Lewis hizo un gesto negativo con la cabeza.

—Para serte sincero, no lo sé con certeza —le respondió.

—Eso no suena muy halagüeño —repuso ella, entregándole su poesía perfectamente escrita a máquina.

¿Se habría siquiera enamorado de Ella, aunque no fuera la mejor redactora de Golden Acres Gazette? Probablemente sí, decidió Lewis. Sólo que no creía que ella estuviera interesada en él. Las veces en que la había invitado a un café para hablar de ideas para los artículos le había parecido que estaba encantada de reunirse con él, tanto como de despedirse cuando se había terminado el café.

—Gracias —comentó él, dejando los papeles en la bandeja—. ¿Qué tienes pensado hacer este fin de semana? —inquirió con fingida indiferencia.

—Mañana por la noche tenemos lo del día de la sopa y luego tengo que leerles un par de libros a los invidentes —contestó Ella. Lo había hecho educadamente, pensó Lewis, pero seguía rechazándolo. ¿Habría leído aquel libro que hacía un par de años todas las mujeres se habían pasado unas a otras en la piscina, el que decía que el que la sigue la consigue y a causa del cual la señora Asher, de ochenta y seis años, se había obsesionado con él, un pseudoeditor, tras afirmar que ella no era como todas las demás y que, como tal, estaba obligada a cortar todas sus conversaciones telefónicas con los hombres?

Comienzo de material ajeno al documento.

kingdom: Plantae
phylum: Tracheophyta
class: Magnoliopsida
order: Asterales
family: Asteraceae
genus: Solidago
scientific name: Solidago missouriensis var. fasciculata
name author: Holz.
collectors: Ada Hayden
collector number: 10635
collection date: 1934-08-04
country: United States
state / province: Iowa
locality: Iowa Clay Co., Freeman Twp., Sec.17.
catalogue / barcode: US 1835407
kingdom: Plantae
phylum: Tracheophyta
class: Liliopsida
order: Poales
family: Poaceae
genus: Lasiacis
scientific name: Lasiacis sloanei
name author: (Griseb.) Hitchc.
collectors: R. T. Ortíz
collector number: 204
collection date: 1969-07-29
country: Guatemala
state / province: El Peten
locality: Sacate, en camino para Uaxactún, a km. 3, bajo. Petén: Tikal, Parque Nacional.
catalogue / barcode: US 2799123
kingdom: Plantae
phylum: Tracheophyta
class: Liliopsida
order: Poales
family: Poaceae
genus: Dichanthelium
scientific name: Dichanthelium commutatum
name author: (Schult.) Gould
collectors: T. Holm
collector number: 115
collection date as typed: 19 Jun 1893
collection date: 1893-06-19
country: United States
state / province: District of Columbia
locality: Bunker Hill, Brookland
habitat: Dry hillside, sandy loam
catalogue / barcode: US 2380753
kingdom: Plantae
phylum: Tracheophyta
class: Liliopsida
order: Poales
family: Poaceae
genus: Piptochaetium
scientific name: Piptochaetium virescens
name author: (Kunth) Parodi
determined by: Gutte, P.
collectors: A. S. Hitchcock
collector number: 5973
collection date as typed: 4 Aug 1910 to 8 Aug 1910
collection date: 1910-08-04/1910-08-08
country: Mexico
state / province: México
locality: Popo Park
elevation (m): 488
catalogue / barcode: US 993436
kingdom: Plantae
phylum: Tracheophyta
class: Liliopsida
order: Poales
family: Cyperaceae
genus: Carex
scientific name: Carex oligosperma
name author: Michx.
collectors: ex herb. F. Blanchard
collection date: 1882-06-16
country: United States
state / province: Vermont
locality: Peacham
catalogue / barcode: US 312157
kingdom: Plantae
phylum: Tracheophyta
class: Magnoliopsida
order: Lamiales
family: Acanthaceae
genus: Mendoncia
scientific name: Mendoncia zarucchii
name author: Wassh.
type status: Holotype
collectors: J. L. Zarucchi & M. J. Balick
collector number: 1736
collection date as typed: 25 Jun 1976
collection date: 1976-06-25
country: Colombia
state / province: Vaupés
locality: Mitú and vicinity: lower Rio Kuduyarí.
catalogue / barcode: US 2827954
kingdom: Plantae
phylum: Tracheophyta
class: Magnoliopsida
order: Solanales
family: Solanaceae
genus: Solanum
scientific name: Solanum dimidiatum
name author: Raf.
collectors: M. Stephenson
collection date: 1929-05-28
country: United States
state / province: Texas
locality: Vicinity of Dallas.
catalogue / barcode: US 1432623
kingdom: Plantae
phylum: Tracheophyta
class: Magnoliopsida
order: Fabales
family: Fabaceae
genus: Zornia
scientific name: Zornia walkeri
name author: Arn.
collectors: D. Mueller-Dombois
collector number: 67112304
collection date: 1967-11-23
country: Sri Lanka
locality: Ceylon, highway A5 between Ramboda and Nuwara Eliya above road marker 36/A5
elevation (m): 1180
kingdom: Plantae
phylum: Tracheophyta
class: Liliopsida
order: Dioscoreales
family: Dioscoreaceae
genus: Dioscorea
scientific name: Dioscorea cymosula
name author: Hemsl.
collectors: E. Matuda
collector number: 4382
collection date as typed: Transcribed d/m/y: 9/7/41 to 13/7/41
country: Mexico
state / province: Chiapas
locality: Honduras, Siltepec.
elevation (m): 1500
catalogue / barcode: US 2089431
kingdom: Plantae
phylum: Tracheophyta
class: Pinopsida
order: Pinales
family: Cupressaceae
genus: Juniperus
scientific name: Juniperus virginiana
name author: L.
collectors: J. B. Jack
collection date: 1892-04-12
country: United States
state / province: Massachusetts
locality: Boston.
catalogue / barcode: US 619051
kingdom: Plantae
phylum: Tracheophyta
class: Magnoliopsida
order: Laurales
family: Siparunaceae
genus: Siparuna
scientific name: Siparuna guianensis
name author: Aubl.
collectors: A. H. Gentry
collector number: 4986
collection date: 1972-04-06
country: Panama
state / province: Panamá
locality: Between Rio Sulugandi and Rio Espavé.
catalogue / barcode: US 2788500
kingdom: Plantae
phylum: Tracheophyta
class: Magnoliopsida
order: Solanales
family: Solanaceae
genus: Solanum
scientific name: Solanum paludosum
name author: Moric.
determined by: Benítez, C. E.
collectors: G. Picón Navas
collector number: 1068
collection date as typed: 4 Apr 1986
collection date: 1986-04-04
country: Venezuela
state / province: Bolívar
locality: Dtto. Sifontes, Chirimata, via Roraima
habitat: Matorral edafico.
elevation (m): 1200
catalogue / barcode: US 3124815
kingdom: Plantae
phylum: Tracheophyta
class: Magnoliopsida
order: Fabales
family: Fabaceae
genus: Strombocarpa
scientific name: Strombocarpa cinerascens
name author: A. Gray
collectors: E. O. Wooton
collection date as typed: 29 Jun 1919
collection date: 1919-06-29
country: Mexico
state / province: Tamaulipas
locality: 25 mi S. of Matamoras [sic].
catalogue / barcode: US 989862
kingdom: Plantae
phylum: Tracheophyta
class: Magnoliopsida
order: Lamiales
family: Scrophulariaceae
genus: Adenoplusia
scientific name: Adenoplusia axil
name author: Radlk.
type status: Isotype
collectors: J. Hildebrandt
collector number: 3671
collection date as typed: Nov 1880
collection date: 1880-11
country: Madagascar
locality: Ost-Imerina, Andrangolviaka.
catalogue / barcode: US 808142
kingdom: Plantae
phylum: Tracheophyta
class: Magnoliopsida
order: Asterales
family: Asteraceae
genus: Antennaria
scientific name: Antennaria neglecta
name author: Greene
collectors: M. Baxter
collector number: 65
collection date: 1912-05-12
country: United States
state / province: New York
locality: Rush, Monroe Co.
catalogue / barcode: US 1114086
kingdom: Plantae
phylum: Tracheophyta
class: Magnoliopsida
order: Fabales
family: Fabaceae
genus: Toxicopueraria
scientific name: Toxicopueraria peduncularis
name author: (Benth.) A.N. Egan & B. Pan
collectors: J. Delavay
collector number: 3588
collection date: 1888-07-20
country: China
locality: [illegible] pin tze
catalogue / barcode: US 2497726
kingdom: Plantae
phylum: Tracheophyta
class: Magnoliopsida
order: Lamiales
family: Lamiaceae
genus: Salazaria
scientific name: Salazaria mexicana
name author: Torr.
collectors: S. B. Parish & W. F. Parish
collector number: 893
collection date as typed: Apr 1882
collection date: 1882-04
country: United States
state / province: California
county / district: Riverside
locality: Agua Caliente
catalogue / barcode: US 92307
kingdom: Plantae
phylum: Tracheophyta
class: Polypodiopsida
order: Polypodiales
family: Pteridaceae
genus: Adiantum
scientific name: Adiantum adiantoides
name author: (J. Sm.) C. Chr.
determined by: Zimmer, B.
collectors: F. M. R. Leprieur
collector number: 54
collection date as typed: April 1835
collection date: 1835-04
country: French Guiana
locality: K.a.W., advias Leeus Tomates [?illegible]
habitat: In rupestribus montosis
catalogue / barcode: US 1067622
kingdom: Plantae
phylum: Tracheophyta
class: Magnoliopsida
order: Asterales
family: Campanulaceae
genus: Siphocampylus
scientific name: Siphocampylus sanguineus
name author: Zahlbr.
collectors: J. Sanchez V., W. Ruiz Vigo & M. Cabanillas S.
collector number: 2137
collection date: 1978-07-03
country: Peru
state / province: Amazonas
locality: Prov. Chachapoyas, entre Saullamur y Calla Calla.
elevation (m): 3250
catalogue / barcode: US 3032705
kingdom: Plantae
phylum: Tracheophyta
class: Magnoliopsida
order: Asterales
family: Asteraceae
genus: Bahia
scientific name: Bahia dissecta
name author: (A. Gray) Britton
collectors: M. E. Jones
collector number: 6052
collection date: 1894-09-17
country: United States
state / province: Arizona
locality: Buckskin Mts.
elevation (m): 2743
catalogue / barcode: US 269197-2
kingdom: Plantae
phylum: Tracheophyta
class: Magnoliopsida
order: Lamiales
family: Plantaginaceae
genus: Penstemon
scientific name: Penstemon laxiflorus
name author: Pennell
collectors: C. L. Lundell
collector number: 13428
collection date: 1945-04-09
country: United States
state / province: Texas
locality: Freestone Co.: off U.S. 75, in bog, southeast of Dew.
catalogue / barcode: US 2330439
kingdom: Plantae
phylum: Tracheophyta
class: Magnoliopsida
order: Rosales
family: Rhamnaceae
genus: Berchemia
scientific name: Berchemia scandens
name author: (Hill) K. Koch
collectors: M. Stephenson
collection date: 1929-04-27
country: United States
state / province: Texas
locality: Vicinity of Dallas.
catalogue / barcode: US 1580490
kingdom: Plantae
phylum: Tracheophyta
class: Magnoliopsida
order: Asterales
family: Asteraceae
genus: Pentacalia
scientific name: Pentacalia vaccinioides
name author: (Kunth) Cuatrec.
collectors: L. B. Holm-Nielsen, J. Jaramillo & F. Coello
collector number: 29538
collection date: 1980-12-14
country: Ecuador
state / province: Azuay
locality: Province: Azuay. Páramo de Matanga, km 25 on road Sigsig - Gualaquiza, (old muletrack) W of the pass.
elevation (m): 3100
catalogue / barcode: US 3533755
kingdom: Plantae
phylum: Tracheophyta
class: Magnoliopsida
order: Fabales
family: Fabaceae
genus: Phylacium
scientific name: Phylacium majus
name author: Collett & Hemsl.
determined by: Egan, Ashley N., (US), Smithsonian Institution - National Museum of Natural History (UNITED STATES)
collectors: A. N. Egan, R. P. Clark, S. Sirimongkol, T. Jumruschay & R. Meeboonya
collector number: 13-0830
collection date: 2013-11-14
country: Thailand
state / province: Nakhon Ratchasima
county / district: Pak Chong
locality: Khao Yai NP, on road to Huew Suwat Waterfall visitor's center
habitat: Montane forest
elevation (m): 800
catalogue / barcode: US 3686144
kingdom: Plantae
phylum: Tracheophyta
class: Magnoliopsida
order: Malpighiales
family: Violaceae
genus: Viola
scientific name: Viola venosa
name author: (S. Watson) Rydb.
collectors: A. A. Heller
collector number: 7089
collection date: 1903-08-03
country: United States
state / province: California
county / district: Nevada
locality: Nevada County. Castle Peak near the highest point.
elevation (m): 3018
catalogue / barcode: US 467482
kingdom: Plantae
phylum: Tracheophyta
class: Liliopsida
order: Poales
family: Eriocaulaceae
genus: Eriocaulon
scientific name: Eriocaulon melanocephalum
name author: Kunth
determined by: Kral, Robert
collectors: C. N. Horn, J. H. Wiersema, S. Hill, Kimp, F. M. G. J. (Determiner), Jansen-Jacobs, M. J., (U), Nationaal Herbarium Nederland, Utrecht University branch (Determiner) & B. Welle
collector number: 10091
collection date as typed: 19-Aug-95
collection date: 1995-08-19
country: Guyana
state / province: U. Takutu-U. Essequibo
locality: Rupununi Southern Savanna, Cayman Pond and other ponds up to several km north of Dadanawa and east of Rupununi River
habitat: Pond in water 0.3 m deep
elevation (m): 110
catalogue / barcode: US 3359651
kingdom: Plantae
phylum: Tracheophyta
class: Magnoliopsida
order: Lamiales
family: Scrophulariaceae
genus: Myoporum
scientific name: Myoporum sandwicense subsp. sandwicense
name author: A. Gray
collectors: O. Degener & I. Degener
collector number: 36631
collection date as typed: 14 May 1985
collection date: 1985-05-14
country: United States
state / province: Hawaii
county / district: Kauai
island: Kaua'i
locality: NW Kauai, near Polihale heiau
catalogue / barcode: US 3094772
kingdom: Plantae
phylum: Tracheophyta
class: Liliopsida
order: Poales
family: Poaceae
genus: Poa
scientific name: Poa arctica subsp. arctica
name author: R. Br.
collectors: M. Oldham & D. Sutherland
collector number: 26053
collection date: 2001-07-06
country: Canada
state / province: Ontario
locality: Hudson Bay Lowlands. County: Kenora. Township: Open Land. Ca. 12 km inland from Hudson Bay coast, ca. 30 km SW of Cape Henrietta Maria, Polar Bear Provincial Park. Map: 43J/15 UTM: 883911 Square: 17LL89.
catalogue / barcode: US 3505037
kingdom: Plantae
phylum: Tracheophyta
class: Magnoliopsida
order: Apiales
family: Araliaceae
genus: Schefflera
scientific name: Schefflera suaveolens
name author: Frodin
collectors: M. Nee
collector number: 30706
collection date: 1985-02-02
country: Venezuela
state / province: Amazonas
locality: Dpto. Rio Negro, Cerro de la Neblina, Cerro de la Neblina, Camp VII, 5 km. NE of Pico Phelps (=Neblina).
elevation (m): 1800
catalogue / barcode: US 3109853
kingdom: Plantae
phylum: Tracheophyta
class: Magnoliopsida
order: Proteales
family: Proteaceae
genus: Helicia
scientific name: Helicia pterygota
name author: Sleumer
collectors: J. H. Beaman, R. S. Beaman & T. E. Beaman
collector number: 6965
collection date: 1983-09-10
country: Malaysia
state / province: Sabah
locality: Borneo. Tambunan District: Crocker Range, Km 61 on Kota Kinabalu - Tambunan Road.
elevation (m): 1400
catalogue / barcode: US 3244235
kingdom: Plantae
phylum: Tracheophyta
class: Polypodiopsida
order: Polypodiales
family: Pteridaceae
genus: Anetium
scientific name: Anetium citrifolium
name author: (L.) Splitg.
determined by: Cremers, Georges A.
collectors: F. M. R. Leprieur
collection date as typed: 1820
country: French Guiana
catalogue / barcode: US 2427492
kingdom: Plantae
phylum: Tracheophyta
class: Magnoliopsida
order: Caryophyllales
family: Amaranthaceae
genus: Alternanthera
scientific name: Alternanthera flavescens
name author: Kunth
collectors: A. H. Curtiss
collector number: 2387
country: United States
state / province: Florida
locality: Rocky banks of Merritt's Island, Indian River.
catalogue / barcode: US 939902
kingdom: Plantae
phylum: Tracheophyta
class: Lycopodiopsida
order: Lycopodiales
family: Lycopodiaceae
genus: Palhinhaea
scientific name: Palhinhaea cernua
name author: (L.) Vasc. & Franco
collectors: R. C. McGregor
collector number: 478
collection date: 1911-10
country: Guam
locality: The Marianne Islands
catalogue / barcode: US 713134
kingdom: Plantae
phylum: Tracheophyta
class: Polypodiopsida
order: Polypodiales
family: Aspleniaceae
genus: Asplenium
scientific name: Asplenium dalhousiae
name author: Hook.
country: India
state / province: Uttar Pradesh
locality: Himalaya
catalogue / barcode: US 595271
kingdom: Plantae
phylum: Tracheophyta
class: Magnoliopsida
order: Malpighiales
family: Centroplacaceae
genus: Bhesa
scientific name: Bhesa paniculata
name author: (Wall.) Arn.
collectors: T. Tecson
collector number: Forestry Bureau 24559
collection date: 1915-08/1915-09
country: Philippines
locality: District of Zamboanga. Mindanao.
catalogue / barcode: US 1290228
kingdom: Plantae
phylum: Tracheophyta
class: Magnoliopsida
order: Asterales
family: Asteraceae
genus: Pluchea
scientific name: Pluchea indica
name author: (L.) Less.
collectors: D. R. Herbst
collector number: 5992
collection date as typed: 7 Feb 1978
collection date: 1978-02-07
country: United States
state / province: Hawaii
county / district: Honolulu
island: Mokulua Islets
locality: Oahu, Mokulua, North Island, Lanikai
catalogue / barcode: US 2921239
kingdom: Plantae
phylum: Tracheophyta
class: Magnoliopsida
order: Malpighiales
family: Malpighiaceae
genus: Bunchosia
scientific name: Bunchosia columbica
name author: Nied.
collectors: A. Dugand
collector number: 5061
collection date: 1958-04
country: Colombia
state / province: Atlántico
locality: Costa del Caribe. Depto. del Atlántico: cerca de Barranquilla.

—Está bien, gracias por la poesía. Como siempre, eres la única que cumple los plazos —dijo Lewis.

Ella esbozó una sonrisa y se dirigió hacia la puerta. Quizá fuera por su aspecto, pensó él con tristeza. Sharla le había regalado un calendario con la imagen de un bulldog en uno de sus aniversarios que celebraron en Florida, y él la había acusado de quererle insinuar algo. Su mujer le había dado un sonoro beso en la mejilla y le había dicho que, aunque su carrera de modelo no hubiese prosperado, lo quería igualmente.

Lewis sacudió la cabeza, esperando apartar así los recuerdos y cogió la poesía de Ella. «Tal vez sea vieja», leyó, y sonrió al ver la línea que ponía «PERO NO SOY INVISIBLE»; y decidió que, tratándose de Ella, bien valía la pena volver a intentarlo.